For the 24 persons who also provided BPI data at the end of the sixth month of the long-term phase, the decrease in average pain intensity continued to be maintained. The main effect of time across the 4 data points was significant (F = 10.50, P<0.001, d = 1.31) and there was also a significant linear trend (F = 27.59, P< 0.001).
Participant completed questionnaires regarding their perceptions of CES at 3 (n= 41) and 6 (n = 26) months during the 6-month long-term phase. At 3 months 56% and at 6 months 85% of the respondents who provided satisfaction ratings were somewhat or very satisfied with the device; assuming that the participants who did not provide ratings were not satisfied with the CES device, the overall rates of satisfaction (of all 105 participants) are 22 and 21%, respectively. At 3 months, among those who provided ratings and who were still using the device, 51% reported that the device relieved pain at least a moderate amount, 41% reported that it improved mental health, and 71% said they would continue to
use the device if they could keep it (these percentages are 19, 15, and 26%, respectively, for the participants as a whole, assuming that those not
providing ratings and/or not using the CES device at these times would not find it helpful for reducing pain or improving mental health). Similarly, at 6 months, 54% of the respondents reported at least moderate pain relief, 46% reported at least a moderate improvement in mental health, and 68% said they would continue to use the device if they could keep it (13, 11, and 16% of all 105 participants, respectively). When asked what they liked best about the device, the most common response was that it was easy to use. When asked what they liked least about it, the most common responses were that it did not help the pain and it made the ears tingle or hurt.

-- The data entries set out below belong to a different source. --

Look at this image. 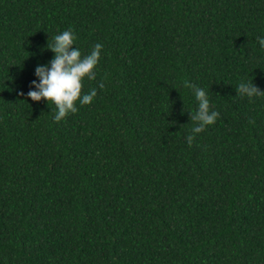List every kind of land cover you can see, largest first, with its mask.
<instances>
[{
	"label": "trees",
	"instance_id": "obj_1",
	"mask_svg": "<svg viewBox=\"0 0 264 264\" xmlns=\"http://www.w3.org/2000/svg\"><path fill=\"white\" fill-rule=\"evenodd\" d=\"M68 28L104 47L56 121L26 94ZM261 36L264 0H0V264H264Z\"/></svg>",
	"mask_w": 264,
	"mask_h": 264
},
{
	"label": "clouds",
	"instance_id": "obj_2",
	"mask_svg": "<svg viewBox=\"0 0 264 264\" xmlns=\"http://www.w3.org/2000/svg\"><path fill=\"white\" fill-rule=\"evenodd\" d=\"M51 40L46 48L51 49L54 56L47 64L36 66L34 74L38 79L31 81V87L26 95L33 101L44 99L49 105L54 104L56 106L54 119L60 121L70 113L78 111L77 101L81 105L90 104L96 97V88L81 95L82 82L85 77L88 80L96 79V67L104 45L96 43L90 53L82 55L79 47H73L76 34L71 28L55 34ZM258 41L259 46L264 48V36L258 37ZM184 84L195 89V98L198 101V108L192 117V120L198 123L194 124L191 133L187 136V141L191 144L195 134L203 131L207 125L213 124L220 113L210 110V100L204 88L195 86L189 81H184ZM104 86L103 81L99 82V88L103 89ZM237 91L250 99L264 95V91L251 81L241 82L237 86Z\"/></svg>",
	"mask_w": 264,
	"mask_h": 264
}]
</instances>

BPI average pain intensity across time (3-month assessment in the long-term phase: main effect of time – P < 0.01, linear trend – P <0.01; 6-month assessment in the long term phase: main effect of time – P <0.001, linear trend – P < 0.001).

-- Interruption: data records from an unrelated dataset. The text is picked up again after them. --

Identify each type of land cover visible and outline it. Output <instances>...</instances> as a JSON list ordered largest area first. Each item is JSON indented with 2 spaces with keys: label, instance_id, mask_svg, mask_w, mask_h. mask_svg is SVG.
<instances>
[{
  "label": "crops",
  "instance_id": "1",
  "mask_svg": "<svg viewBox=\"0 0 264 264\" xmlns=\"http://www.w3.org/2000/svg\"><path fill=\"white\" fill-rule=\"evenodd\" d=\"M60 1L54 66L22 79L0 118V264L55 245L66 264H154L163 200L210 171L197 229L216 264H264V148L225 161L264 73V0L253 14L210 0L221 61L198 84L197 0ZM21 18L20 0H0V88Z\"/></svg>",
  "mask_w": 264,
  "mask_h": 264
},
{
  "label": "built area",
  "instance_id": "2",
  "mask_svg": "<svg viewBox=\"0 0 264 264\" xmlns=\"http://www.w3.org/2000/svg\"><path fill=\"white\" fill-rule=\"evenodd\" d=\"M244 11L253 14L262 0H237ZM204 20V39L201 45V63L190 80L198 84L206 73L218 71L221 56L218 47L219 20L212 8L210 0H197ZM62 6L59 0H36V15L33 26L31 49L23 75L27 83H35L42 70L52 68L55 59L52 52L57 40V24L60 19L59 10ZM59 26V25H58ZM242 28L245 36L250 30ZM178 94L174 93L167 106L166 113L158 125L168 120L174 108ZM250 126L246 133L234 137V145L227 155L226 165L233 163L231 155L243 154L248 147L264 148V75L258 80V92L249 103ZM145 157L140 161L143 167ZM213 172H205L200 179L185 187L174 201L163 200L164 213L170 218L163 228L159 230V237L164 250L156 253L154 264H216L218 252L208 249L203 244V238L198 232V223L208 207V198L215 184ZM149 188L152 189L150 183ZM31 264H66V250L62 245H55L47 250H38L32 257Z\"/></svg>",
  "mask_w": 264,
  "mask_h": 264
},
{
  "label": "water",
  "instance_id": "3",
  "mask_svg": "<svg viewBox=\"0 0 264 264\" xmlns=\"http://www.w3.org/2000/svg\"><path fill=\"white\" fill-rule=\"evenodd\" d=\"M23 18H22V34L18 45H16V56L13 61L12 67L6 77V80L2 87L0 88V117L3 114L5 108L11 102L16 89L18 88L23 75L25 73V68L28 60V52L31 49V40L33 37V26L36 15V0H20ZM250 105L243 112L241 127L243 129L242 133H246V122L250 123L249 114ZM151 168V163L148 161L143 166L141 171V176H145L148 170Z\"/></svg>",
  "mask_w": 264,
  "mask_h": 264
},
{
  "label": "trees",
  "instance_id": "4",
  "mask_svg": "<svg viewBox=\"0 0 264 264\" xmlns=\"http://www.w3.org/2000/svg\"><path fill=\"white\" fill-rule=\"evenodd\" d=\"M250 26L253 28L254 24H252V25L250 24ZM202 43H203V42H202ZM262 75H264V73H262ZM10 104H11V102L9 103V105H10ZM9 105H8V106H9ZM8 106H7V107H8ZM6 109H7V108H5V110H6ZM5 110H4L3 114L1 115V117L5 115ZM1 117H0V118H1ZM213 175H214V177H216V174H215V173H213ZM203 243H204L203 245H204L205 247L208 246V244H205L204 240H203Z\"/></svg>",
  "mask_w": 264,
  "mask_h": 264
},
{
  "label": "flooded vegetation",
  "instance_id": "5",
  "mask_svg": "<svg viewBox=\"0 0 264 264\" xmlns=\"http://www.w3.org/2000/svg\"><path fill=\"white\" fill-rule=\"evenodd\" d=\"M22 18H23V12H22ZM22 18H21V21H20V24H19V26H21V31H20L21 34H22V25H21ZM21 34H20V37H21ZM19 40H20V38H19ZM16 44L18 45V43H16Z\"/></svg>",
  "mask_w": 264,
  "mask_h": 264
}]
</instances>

Individual results varied from no pain relief to a great deal of relief. The researchers concluded that on average, CES appears to have provided a small but statistically significant improvement in pain intensity and pain interference with no serious study-related adverse effects in any phase of the study. The findings indicate that a trial of CES for persons with SCI who have not yet found effective treatment for their neuropathic pain at or below the level of injury may be warranted.

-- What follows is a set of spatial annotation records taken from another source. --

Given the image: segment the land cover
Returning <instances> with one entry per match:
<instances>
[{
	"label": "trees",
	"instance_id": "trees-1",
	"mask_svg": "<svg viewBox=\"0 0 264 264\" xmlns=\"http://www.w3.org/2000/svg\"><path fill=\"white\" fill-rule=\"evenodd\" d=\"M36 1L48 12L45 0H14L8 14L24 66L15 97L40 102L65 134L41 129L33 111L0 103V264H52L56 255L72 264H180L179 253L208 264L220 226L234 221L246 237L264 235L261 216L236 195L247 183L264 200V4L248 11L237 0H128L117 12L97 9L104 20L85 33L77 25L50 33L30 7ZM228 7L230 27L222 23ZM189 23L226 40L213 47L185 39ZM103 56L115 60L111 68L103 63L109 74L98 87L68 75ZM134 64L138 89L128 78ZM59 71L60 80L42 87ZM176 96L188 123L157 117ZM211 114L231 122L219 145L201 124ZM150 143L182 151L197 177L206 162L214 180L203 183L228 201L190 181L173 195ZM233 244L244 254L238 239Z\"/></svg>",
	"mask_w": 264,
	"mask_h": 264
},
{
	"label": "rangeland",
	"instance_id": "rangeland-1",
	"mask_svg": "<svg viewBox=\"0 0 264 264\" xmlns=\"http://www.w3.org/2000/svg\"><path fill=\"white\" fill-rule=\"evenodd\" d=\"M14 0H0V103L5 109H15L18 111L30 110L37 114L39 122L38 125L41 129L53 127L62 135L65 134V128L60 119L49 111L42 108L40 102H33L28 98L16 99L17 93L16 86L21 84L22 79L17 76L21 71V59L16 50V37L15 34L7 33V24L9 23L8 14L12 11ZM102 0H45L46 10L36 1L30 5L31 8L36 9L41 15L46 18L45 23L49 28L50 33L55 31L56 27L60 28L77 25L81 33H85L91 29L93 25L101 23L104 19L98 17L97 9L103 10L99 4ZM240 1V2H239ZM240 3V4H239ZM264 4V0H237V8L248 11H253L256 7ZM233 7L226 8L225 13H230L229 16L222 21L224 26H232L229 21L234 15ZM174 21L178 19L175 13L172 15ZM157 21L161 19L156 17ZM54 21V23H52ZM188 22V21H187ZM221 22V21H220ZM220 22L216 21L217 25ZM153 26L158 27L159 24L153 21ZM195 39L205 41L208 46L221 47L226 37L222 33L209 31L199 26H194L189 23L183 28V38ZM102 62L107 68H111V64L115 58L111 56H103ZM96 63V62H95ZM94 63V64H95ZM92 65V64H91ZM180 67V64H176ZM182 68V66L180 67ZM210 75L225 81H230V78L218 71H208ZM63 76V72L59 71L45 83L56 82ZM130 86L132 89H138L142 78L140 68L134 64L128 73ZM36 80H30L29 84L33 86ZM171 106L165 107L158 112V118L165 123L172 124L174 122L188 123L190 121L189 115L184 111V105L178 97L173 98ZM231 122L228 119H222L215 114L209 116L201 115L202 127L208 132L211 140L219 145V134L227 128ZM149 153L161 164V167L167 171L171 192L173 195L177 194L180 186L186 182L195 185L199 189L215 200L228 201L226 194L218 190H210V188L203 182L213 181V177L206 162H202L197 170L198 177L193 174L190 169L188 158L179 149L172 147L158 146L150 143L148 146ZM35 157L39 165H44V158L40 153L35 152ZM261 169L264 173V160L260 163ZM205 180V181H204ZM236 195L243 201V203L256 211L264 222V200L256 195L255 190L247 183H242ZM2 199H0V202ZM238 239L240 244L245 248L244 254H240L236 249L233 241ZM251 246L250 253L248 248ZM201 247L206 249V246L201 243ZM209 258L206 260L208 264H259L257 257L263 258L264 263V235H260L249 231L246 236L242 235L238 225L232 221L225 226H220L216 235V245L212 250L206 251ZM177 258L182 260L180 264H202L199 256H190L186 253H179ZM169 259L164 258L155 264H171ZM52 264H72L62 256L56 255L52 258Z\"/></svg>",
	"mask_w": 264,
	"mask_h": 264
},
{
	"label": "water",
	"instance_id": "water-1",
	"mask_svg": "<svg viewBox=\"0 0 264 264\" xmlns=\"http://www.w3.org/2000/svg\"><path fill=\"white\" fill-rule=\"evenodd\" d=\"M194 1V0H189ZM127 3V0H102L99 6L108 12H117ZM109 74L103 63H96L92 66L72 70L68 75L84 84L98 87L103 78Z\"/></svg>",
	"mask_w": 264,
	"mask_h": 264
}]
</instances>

Tan, Gabriel, Rintala, Diana H., Jensen, Mark P., Richards, J. Scott, Holmes, Sally Ann, Parachuri, Rama, Lashgari-Saegh, Shamsi and, Price, Larry R. Efficacy of cranial electrotherapy stimulation for neuropathic pain following spinal cord injury: a multi-site randomized controlled trial with a secondary 6-month open-label phase. The Journal of Spinal Cord Medicine, 34(3):285-296, 2011.